## SUPPLIED PASSAGE
## start
Vulk Makedonski, Little G, Elf Tranzporter, DiaTribe Vulk Makedonski, Little G, Elf Tranzporter, DiaTribe
photo Ponch Hawkes
The Melbourne Workers Theatre's DiaTribe offered a punchy, snappy sound-bite from Melbourne's inner city hip hop. Though the room's confines required all manner of contortions from the audience in order to be able to sit down, the spatial situation only served to magnify the power and velocity of the words. Spittle flew and hip hop maestros Little G, Elf Tranzporter and Vulk Makedonski were more in yer face than ever, performing only centimetres from the front row. Paso Bionic, providing the scratching and backing tunes, sat in his own booth beyond the action, though his sounds reached every crevice of the tiny room.

The performance was a moral rap and modern day fairytale, in which the utterly dim-witted and morally ambivalent Shannon (Vulk Makedonski) had his very existence placed on trial before the sharp and sadistic Death (Elf Tranzporter). With no-nonsense Ace (Little G) as his defense lawyer, withering looks were plentiful as the moral journey formed its dynamic: a dangerous pull between Death's seductive word play, Little G's biting, politicised fight-backs and Shannon's moronic, high-pitched ditherings. It was a fight between the uninformed sitting ducks and the action-taking doers of this world, ambling precariously along the wire of death. Using popular culture icons like Eddie McGuire and Jamie Durie, the performance delivered some pretty clever assertions about both those worlds, and took the audience to the core of their own judgmental self: did we despise Shannon or pity him? Were we players in his world or was Shannon alone?
## end
## RECORDS SHOWN
## start
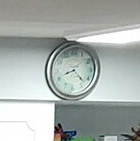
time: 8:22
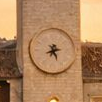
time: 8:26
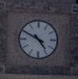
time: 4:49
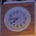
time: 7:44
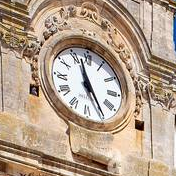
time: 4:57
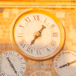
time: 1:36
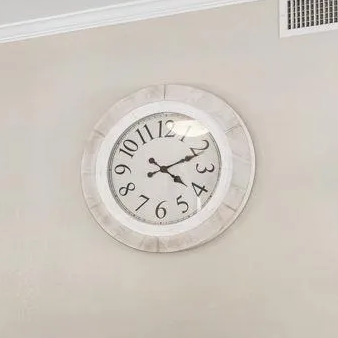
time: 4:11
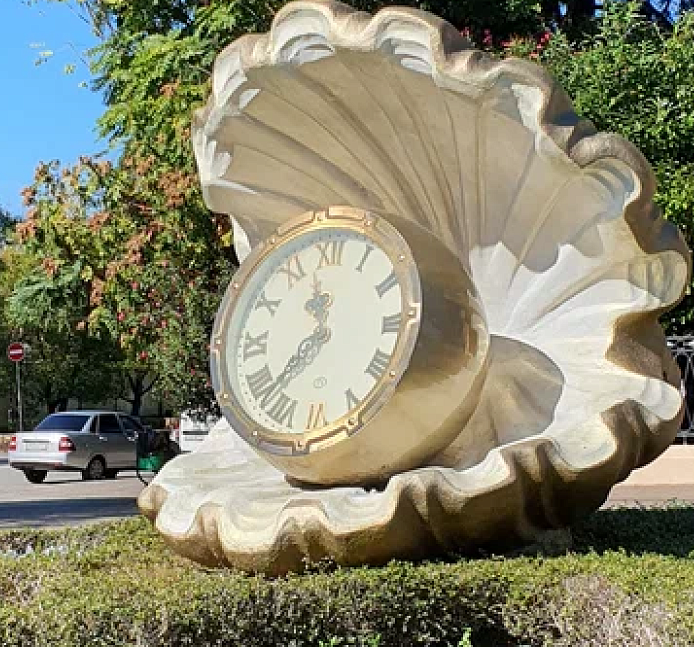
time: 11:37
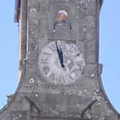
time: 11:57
## end
## start
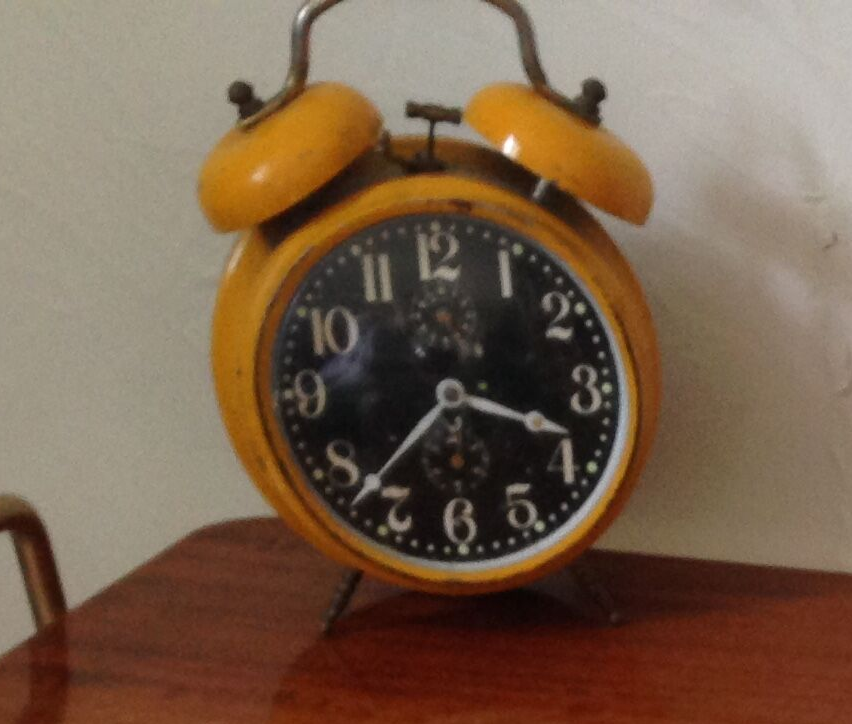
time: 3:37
## end
## STATED TASK 1
Name every character in the story of the DiaTribe review, along with the performer who plays each one.
## STATED TASK 2
In the DiaTribe review, who provided the scratching and backing tunes?
## STATED TASK 3
Extend the DiaTribe review by writing a further paragraph that begins after its final question.

## OUTPUT 1
Shannon, played by Vulk Makedonski
Death, played by Elf Tranzporter
Ace, played by Little G

## OUTPUT 2
Paso Bionic provided the scratching and backing tunes.

## OUTPUT 3
Narrative aside, the verse performance itself was flawless, furious, frenetic and heated. The pace was at its best during the hip hop versing, when each of the 3 dynamic performers took the stage doing what they do best. The beats hit hard and the words bounced. Things tended to slow down between the rhymes, with scripted conversational interactions pulling the story along. Though these were a bit stilted and dry, they offered respite from the pretty heavy lyrics. They were also, of course, a necessary device to make this 'theatre' as well as hip hop.

Writer Angus Cerini and director Chris Kohn, along with the 4 performers, produced a seamless hybrid form that still has me wondering whether it was all scripted or freestyled, acted or ad-libbed? And therein lies the thrill of hip hop theatre.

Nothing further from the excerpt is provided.